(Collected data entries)
◆ ◆ ◆

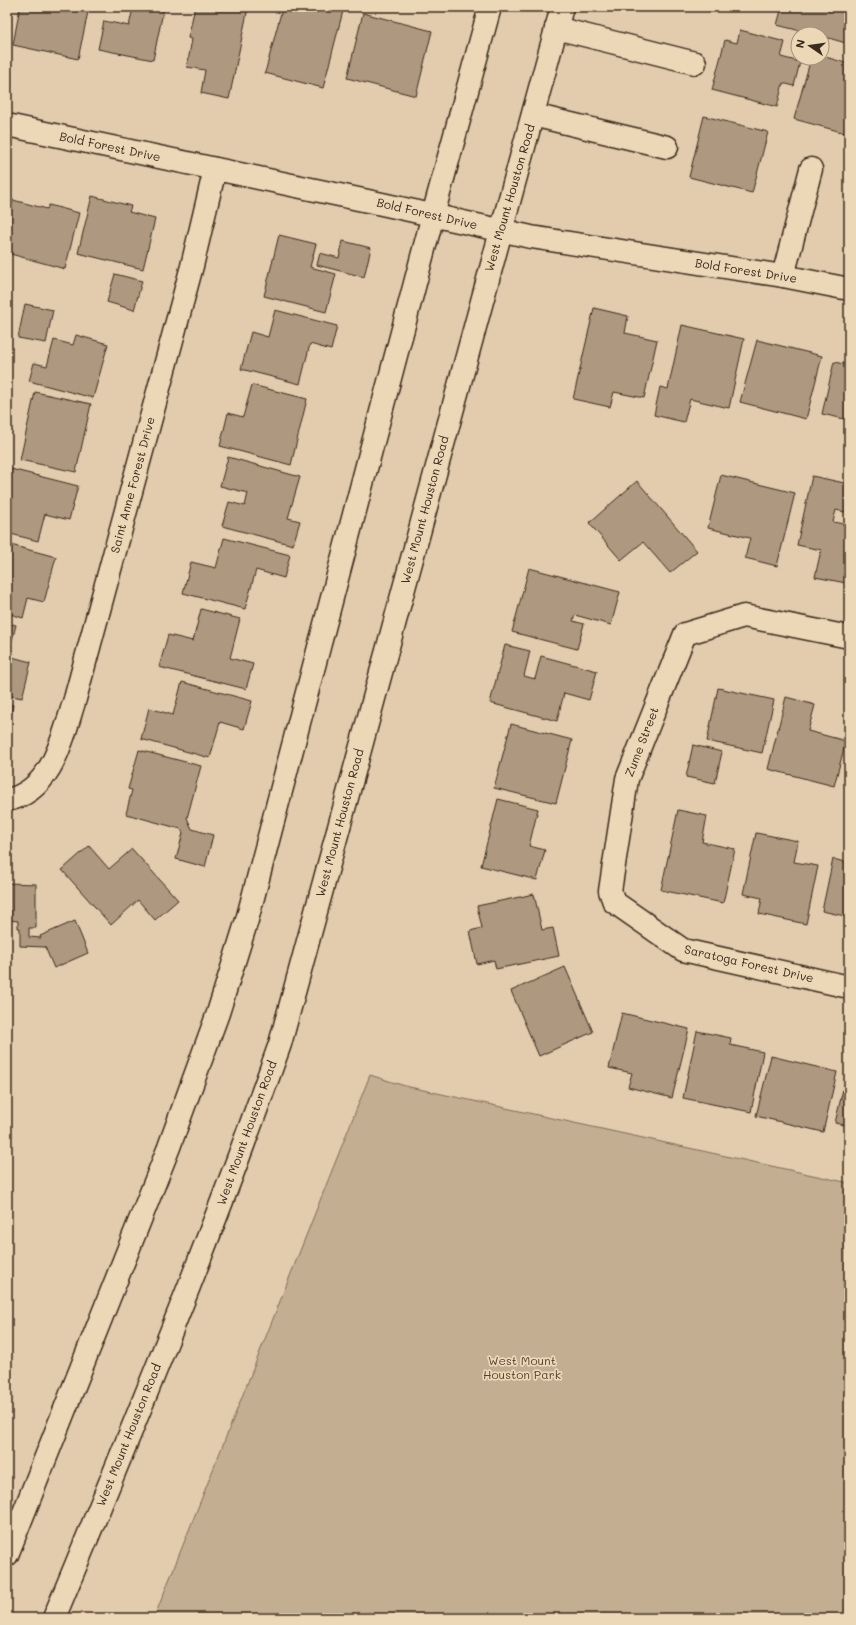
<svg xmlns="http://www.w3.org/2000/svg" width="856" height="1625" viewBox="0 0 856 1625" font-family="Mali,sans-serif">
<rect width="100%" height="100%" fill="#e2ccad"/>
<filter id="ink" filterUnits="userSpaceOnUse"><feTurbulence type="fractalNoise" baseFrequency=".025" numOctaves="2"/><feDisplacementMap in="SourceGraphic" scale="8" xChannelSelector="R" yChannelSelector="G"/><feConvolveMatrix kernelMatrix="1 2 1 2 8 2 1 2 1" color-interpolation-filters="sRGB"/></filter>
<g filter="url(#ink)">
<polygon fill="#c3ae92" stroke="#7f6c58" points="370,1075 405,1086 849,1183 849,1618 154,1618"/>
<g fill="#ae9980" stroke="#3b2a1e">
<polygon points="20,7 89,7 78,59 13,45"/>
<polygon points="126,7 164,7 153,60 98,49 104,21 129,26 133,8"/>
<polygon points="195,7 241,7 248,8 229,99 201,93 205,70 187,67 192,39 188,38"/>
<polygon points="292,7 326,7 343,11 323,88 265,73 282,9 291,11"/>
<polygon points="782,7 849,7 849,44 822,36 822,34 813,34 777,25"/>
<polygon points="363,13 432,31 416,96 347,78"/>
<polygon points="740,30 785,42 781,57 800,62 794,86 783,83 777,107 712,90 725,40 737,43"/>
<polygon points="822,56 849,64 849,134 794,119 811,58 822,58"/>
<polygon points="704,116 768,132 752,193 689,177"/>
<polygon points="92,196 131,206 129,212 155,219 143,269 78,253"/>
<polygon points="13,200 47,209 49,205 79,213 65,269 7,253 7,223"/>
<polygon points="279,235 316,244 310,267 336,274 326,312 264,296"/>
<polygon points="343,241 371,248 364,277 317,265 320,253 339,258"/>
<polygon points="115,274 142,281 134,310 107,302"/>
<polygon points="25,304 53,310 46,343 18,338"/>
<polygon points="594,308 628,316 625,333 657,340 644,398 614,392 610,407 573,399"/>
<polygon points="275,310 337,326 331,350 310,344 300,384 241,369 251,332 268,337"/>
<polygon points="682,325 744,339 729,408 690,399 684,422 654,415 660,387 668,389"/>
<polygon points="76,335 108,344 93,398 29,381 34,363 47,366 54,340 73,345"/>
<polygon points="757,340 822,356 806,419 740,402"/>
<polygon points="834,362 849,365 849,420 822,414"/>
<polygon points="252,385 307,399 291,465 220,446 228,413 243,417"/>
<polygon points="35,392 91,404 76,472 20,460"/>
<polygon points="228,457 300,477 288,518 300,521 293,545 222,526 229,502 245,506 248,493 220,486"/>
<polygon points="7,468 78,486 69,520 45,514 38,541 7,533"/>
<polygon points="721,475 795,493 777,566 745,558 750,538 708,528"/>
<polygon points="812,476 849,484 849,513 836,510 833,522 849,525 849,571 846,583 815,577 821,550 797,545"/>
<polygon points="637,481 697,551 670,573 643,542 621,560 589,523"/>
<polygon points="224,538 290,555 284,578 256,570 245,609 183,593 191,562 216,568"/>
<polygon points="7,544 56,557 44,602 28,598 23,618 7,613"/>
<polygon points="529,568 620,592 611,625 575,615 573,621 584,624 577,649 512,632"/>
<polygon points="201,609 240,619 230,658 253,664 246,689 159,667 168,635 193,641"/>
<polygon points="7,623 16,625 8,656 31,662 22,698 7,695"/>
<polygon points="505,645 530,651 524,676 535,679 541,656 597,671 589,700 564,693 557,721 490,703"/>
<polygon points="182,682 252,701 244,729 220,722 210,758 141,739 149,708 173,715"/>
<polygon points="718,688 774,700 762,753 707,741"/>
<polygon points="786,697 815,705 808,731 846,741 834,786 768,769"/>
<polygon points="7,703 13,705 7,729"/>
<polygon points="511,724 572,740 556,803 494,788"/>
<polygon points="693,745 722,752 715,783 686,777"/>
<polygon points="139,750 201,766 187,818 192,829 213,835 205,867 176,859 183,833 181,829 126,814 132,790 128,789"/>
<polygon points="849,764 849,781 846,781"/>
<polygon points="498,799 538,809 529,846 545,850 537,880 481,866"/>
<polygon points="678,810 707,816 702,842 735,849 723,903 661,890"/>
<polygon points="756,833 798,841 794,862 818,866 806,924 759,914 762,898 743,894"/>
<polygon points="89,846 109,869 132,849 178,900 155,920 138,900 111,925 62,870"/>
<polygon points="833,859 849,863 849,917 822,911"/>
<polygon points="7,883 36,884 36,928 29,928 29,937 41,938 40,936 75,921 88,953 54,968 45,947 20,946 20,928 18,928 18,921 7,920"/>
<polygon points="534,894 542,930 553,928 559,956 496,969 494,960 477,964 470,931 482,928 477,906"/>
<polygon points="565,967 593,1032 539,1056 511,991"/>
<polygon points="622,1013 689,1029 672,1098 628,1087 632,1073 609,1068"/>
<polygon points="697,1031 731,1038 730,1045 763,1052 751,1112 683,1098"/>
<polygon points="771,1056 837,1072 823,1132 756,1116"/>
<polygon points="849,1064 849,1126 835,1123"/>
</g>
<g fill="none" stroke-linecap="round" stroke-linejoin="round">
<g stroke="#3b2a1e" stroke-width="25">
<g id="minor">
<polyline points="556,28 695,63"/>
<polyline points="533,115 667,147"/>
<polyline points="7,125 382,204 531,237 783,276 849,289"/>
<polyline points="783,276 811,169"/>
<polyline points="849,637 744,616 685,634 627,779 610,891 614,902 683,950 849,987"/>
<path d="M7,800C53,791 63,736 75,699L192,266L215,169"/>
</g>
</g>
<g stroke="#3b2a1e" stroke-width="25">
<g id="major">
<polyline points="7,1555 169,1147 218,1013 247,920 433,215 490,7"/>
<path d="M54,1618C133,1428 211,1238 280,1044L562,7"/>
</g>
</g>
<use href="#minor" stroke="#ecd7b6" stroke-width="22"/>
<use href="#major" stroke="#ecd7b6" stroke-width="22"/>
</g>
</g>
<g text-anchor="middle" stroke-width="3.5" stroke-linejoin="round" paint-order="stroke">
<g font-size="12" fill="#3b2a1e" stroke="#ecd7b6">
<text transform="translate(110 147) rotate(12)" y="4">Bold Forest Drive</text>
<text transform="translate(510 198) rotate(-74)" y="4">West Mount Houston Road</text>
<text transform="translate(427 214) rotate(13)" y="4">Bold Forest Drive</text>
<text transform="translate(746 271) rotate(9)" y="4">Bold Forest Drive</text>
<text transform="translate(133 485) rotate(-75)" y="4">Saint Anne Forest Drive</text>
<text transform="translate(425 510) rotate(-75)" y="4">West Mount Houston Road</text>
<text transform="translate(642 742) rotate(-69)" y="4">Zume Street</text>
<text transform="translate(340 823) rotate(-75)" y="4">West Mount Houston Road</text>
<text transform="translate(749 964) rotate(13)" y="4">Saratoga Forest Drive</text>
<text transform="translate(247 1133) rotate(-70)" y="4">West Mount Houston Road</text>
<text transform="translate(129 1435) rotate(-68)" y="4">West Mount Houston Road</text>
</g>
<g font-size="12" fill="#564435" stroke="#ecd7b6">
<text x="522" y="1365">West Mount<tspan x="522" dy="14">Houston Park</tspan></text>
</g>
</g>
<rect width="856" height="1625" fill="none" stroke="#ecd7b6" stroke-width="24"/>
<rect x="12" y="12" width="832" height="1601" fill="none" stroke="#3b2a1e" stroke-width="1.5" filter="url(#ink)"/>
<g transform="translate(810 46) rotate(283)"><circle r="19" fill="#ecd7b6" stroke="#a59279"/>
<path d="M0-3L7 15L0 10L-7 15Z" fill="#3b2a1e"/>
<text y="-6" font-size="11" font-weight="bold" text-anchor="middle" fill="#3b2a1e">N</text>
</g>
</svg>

◆ ◆ ◆

Could you retype all the entries exactly, skipping the pictures?

▸ OUTPUT BELOW
<svg xmlns="http://www.w3.org/2000/svg" width="856" height="1625" viewBox="0 0 856 1625" font-family="Mali,sans-serif">
<rect width="100%" height="100%" fill="#e2ccad"/>
<filter id="ink" filterUnits="userSpaceOnUse"><feTurbulence type="fractalNoise" baseFrequency=".025" numOctaves="2"/><feDisplacementMap in="SourceGraphic" scale="8" xChannelSelector="R" yChannelSelector="G"/><feConvolveMatrix kernelMatrix="1 2 1 2 8 2 1 2 1" color-interpolation-filters="sRGB"/></filter>
<g filter="url(#ink)">
<polygon fill="#c3ae92" stroke="#7f6c58" points="370,1075 405,1086 849,1183 849,1618 154,1618"/>
<g fill="#ae9980" stroke="#3b2a1e">
<polygon points="20,7 89,7 78,59 13,45"/>
<polygon points="126,7 164,7 153,60 98,49 104,21 129,26 133,8"/>
<polygon points="195,7 241,7 248,8 229,99 201,93 205,70 187,67 192,39 188,38"/>
<polygon points="292,7 326,7 343,11 323,88 265,73 282,9 291,11"/>
<polygon points="782,7 849,7 849,44 822,36 822,34 813,34 777,25"/>
<polygon points="363,13 432,31 416,96 347,78"/>
<polygon points="740,30 785,42 781,57 800,62 794,86 783,83 777,107 712,90 725,40 737,43"/>
<polygon points="822,56 849,64 849,134 794,119 811,58 822,58"/>
<polygon points="704,116 768,132 752,193 689,177"/>
<polygon points="92,196 131,206 129,212 155,219 143,269 78,253"/>
<polygon points="13,200 47,209 49,205 79,213 65,269 7,253 7,223"/>
<polygon points="279,235 316,244 310,267 336,274 326,312 264,296"/>
<polygon points="343,241 371,248 364,277 317,265 320,253 339,258"/>
<polygon points="115,274 142,281 134,310 107,302"/>
<polygon points="25,304 53,310 46,343 18,338"/>
<polygon points="594,308 628,316 625,333 657,340 644,398 614,392 610,407 573,399"/>
<polygon points="275,310 337,326 331,350 310,344 300,384 241,369 251,332 268,337"/>
<polygon points="682,325 744,339 729,408 690,399 684,422 654,415 660,387 668,389"/>
<polygon points="76,335 108,344 93,398 29,381 34,363 47,366 54,340 73,345"/>
<polygon points="757,340 822,356 806,419 740,402"/>
<polygon points="834,362 849,365 849,420 822,414"/>
<polygon points="252,385 307,399 291,465 220,446 228,413 243,417"/>
<polygon points="35,392 91,404 76,472 20,460"/>
<polygon points="228,457 300,477 288,518 300,521 293,545 222,526 229,502 245,506 248,493 220,486"/>
<polygon points="7,468 78,486 69,520 45,514 38,541 7,533"/>
<polygon points="721,475 795,493 777,566 745,558 750,538 708,528"/>
<polygon points="812,476 849,484 849,513 836,510 833,522 849,525 849,571 846,583 815,577 821,550 797,545"/>
<polygon points="637,481 697,551 670,573 643,542 621,560 589,523"/>
<polygon points="224,538 290,555 284,578 256,570 245,609 183,593 191,562 216,568"/>
<polygon points="7,544 56,557 44,602 28,598 23,618 7,613"/>
<polygon points="529,568 620,592 611,625 575,615 573,621 584,624 577,649 512,632"/>
<polygon points="201,609 240,619 230,658 253,664 246,689 159,667 168,635 193,641"/>
<polygon points="7,623 16,625 8,656 31,662 22,698 7,695"/>
<polygon points="505,645 530,651 524,676 535,679 541,656 597,671 589,700 564,693 557,721 490,703"/>
<polygon points="182,682 252,701 244,729 220,722 210,758 141,739 149,708 173,715"/>
<polygon points="718,688 774,700 762,753 707,741"/>
<polygon points="786,697 815,705 808,731 846,741 834,786 768,769"/>
<polygon points="7,703 13,705 7,729"/>
<polygon points="511,724 572,740 556,803 494,788"/>
<polygon points="693,745 722,752 715,783 686,777"/>
<polygon points="139,750 201,766 187,818 192,829 213,835 205,867 176,859 183,833 181,829 126,814 132,790 128,789"/>
<polygon points="849,764 849,781 846,781"/>
<polygon points="498,799 538,809 529,846 545,850 537,880 481,866"/>
<polygon points="678,810 707,816 702,842 735,849 723,903 661,890"/>
<polygon points="756,833 798,841 794,862 818,866 806,924 759,914 762,898 743,894"/>
<polygon points="89,846 109,869 132,849 178,900 155,920 138,900 111,925 62,870"/>
<polygon points="833,859 849,863 849,917 822,911"/>
<polygon points="7,883 36,884 36,928 29,928 29,937 41,938 40,936 75,921 88,953 54,968 45,947 20,946 20,928 18,928 18,921 7,920"/>
<polygon points="534,894 542,930 553,928 559,956 496,969 494,960 477,964 470,931 482,928 477,906"/>
<polygon points="565,967 593,1032 539,1056 511,991"/>
<polygon points="622,1013 689,1029 672,1098 628,1087 632,1073 609,1068"/>
<polygon points="697,1031 731,1038 730,1045 763,1052 751,1112 683,1098"/>
<polygon points="771,1056 837,1072 823,1132 756,1116"/>
<polygon points="849,1064 849,1126 835,1123"/>
</g>
<g fill="none" stroke-linecap="round" stroke-linejoin="round">
<g stroke="#3b2a1e" stroke-width="25">
<g id="minor">
<polyline points="556,28 695,63"/>
<polyline points="533,115 667,147"/>
<polyline points="7,125 382,204 531,237 783,276 849,289"/>
<polyline points="783,276 811,169"/>
<polyline points="849,637 744,616 685,634 627,779 610,891 614,902 683,950 849,987"/>
<path d="M7,800C53,791 63,736 75,699L192,266L215,169"/>
</g>
</g>
<g stroke="#3b2a1e" stroke-width="25">
<g id="major">
<polyline points="7,1555 169,1147 218,1013 247,920 433,215 490,7"/>
<path d="M54,1618C133,1428 211,1238 280,1044L562,7"/>
</g>
</g>
<use href="#minor" stroke="#ecd7b6" stroke-width="22"/>
<use href="#major" stroke="#ecd7b6" stroke-width="22"/>
</g>
</g>
<g text-anchor="middle" stroke-width="3.5" stroke-linejoin="round" paint-order="stroke">
<g font-size="12" fill="#3b2a1e" stroke="#ecd7b6">
<text transform="translate(110 147) rotate(12)" y="4">Bold Forest Drive</text>
<text transform="translate(510 198) rotate(-74)" y="4">West Mount Houston Road</text>
<text transform="translate(427 214) rotate(13)" y="4">Bold Forest Drive</text>
<text transform="translate(746 271) rotate(9)" y="4">Bold Forest Drive</text>
<text transform="translate(133 485) rotate(-75)" y="4">Saint Anne Forest Drive</text>
<text transform="translate(425 510) rotate(-75)" y="4">West Mount Houston Road</text>
<text transform="translate(642 742) rotate(-69)" y="4">Zume Street</text>
<text transform="translate(340 823) rotate(-75)" y="4">West Mount Houston Road</text>
<text transform="translate(749 964) rotate(13)" y="4">Saratoga Forest Drive</text>
<text transform="translate(247 1133) rotate(-70)" y="4">West Mount Houston Road</text>
<text transform="translate(129 1435) rotate(-68)" y="4">West Mount Houston Road</text>
</g>
<g font-size="12" fill="#564435" stroke="#ecd7b6">
<text x="522" y="1365">West Mount<tspan x="522" dy="14">Houston Park</tspan></text>
</g>
</g>
<rect width="856" height="1625" fill="none" stroke="#ecd7b6" stroke-width="24"/>
<rect x="12" y="12" width="832" height="1601" fill="none" stroke="#3b2a1e" stroke-width="1.5" filter="url(#ink)"/>
<g transform="translate(810 46) rotate(283)"><circle r="19" fill="#ecd7b6" stroke="#a59279"/>
<path d="M0-3L7 15L0 10L-7 15Z" fill="#3b2a1e"/>
<text y="-6" font-size="11" font-weight="bold" text-anchor="middle" fill="#3b2a1e">N</text>
</g>
</svg>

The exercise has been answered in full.